MATERIAL PROVIDED:

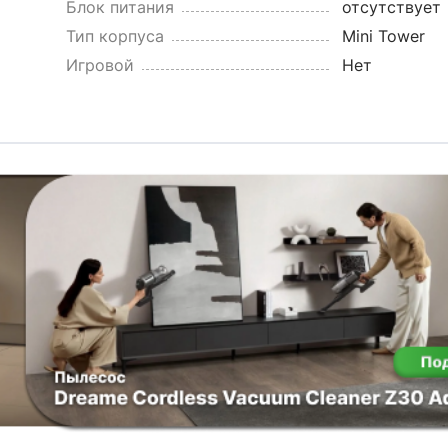
Блок питания
отсутствует
Тип корпуса
Mini Tower
Игровой
Нет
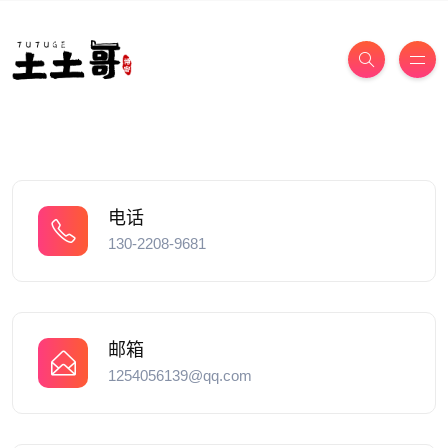
电话
130-2208-9681
邮箱
1254056139@qq.com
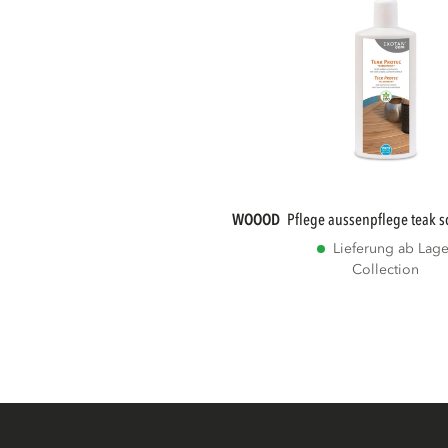
WOOOD
pflege aussenpflege teak 
Lieferung ab Lage
Collection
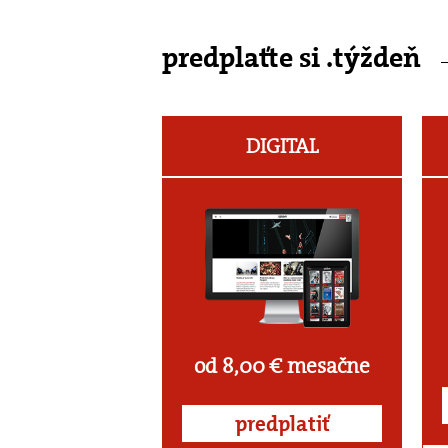
predplaťte si .týždeň
DIGITAL
od 8,00 € mesačne
predplatiť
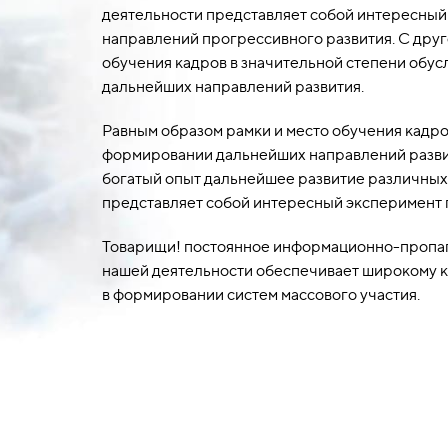
деятельности представляет собой интересный
направлений прогрессивного развития. С друг
обучения кадров в значительной степени обус
дальнейших направлений развития.
Равным образом рамки и место обучения кадро
формировании дальнейших направлений разви
богатый опыт дальнейшее развитие различных
представляет собой интересный эксперимент 
Товарищи! постоянное информационно-пропа
нашей деятельности обеспечивает широкому кр
в формировании систем массового участия.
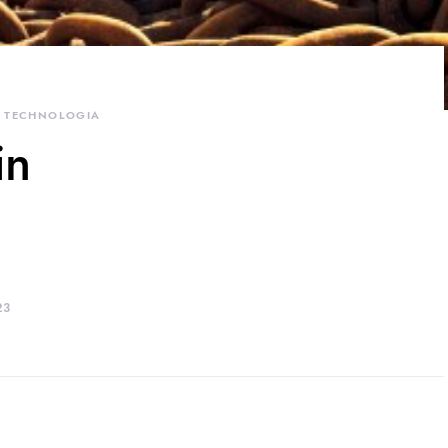
TECHNOLOGIA
in
3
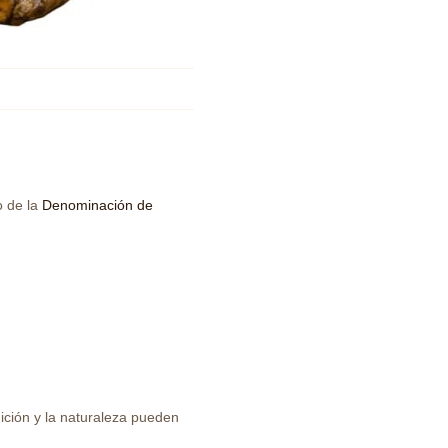
o de la
Denominación de
ición y la naturaleza pueden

EXERCISE DIRECTIONS: The response should hold only an exact retyping of the lines from the beginning of the data through the line containing "представляет собой интересный эксперимент", both ends kept, pictures omitted.

SOLUTION:
Блок питания
отсутствует
Тип корпуса
Mini Tower
Игровой
Нет
电话
130-2208-9681
邮箱
1254056139@qq.com
WOOOD
pflege aussenpflege teak 
Lieferung ab Lage
Collection
predplaťte si .týždeň
DIGITAL
od 8,00 € mesačne
predplatiť
деятельности представляет собой интересный
направлений прогрессивного развития. С друг
обучения кадров в значительной степени обус
дальнейших направлений развития.
Равным образом рамки и место обучения кадро
формировании дальнейших направлений разви
богатый опыт дальнейшее развитие различных
представляет собой интересный эксперимент 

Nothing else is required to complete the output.